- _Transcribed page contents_
>>>

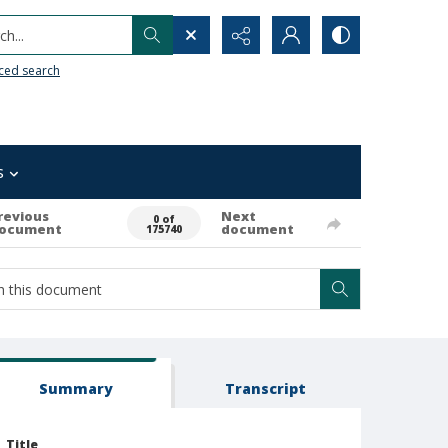
h...
ced search
s
revious
Next
0 of
ocument
document
175740
Summary
Transcript
Title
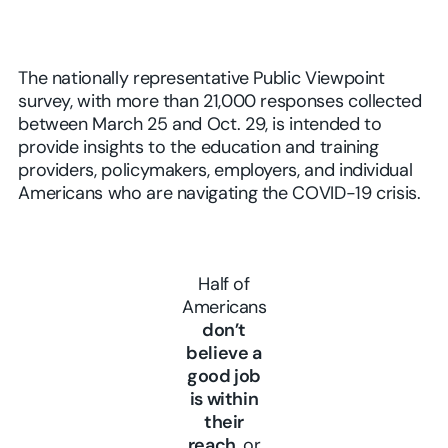
The nationally representative Public Viewpoint
survey, with more than 21,000 responses collected
between March 25 and Oct. 29, is intended to
provide insights to the education and training
providers, policymakers, employers, and individual
Americans who are navigating the COVID-19 crisis.
Half of
Americans
don’t
believe a
good job
is within
their
reach
, or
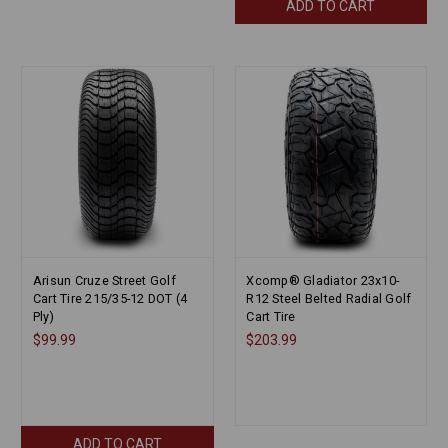
ADD TO CART
Arisun Cruze Street Golf
Xcomp® Gladiator 23x10-
Cart Tire 215/35-12 DOT (4
R12 Steel Belted Radial Golf
Ply)
Cart Tire
$99.99
$203.99
ADD TO CART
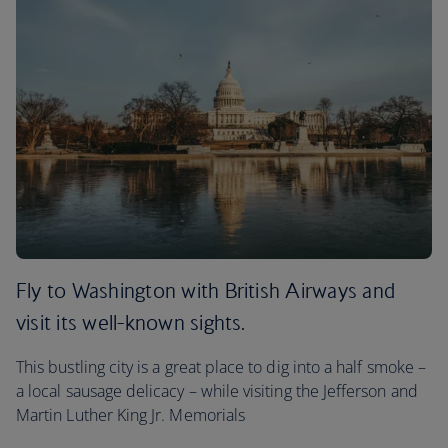
Fly to Washington with British Airways and
visit its well-known sights.
This bustling city is a great place to dig into a half smoke –
a local sausage delicacy – while visiting the Jefferson and
Martin Luther King Jr. Memorials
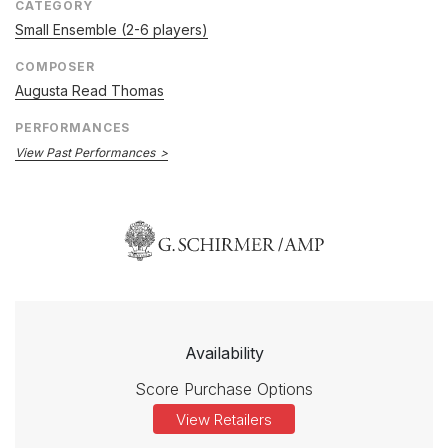
CATEGORY
Small Ensemble (2-6 players)
COMPOSER
Augusta Read Thomas
PERFORMANCES
View Past Performances
Availability
Score Purchase Options
View Retailers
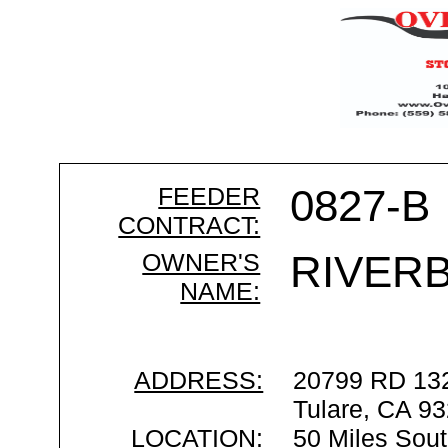
FEEDER
0827-B
CONTRACT:
OWNER'S
RIVER
NAME:
ADDRESS:
20799 RD 13
Tulare, CA 9
LOCATION:
50 Miles Sout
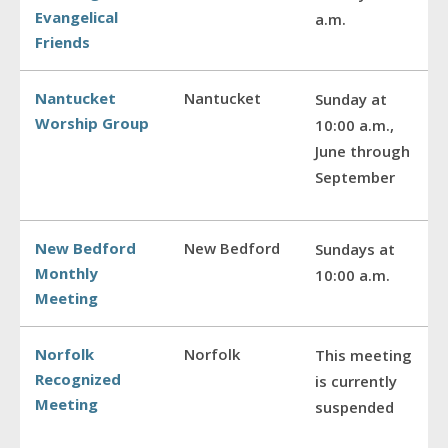
Evangelical
a.m.
Friends
Nantucket
Nantucket
Sunday at
Worship Group
10:00 a.m.,
June through
September
New Bedford
New Bedford
Sundays at
Monthly
10:00 a.m.
Meeting
Norfolk
Norfolk
This meeting
Recognized
is currently
Meeting
suspended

<<<

- _WHAT YOU NEED TO DO_
Filter the entries down to the lines with the word "Americans" in them.

- _EXERCISE OUTPUT_
Americans who are navigating the COVID-19 crisis.
Americans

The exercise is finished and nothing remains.